■ Instructions for the task
Restate the lines exactly, starting at the line that contains "already are equal." and finishing with the final line of the records.
━━━ Material supplied
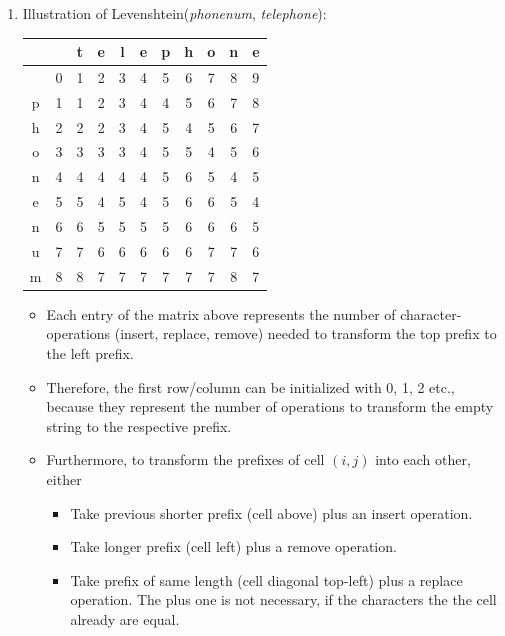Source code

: \documentclass{scrartcl}
\begin{document}
\begin{enumerate}
		\item Illustration of Levenshtein(\textit{phonenum}, \textit{telephone}):
			\begin{center}
				\large
				\begin{tabular}{|c|c|c|c|c|c|c|c|c|c|c|}
					\hline
					  &   & t & e & l & e & p & h & o & n & e\\\hline
					  & 0 & 1 & 2 & 3 & 4 & 5 & 6 & 7 & 8 & 9\\\hline
					p & 1 & 1 & 2 & 3 & 4 & 4 & 5 & 6 & 7 & 8\\\hline
					h & 2 & 2 & 2 & 3 & 4 & 5 & 4 & 5 & 6 & 7\\\hline
					o & 3 & 3 & 3 & 3 & 4 & 5 & 5 & 4 & 5 & 6\\\hline
					n & 4 & 4 & 4 & 4 & 4 & 5 & 6 & 5 & 4 & 5\\\hline
					e & 5 & 5 & 4 & 5 & 4 & 5 & 6 & 6 & 5 & 4\\\hline
					n & 6 & 6 & 5 & 5 & 5 & 5 & 6 & 6 & 6 & 5\\\hline
					u & 7 & 7 & 6 & 6 & 6 & 6 & 6 & 7 & 7 & 6\\\hline
					m & 8 & 8 & 7 & 7 & 7 & 7 & 7 & 7 & 8 & 7\\\hline
				\end{tabular}
			\end{center}
		\begin{itemize}
			\item Each entry of the matrix above represents the number of character-operations (insert, replace, remove) needed to transform the top prefix to the left prefix.
			
			\item Therefore, the first row/column can be initialized with 0, 1, 2 etc., because they represent the number of operations to transform the empty string to the respective prefix.
			
			\item Furthermore, to transform the prefixes of cell $(i,j)$ into each other, either
			\begin{itemize}
				\item Take previous shorter prefix (cell above) plus an insert operation.
				\item Take longer prefix (cell left) plus a remove operation.
				\item Take prefix of same length (cell diagonal top-left) plus a replace operation. The plus one is not necessary, if the characters the the cell already are equal.
			\end{itemize}
			

\end{itemize}
\end{enumerate}
\end{document}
━━━━━━
■ Task output
				\item Take prefix of same length (cell diagonal top-left) plus a replace operation. The plus one is not necessary, if the characters the the cell already are equal.
			\end{itemize}
			

\end{itemize}
\end{enumerate}
\end{document}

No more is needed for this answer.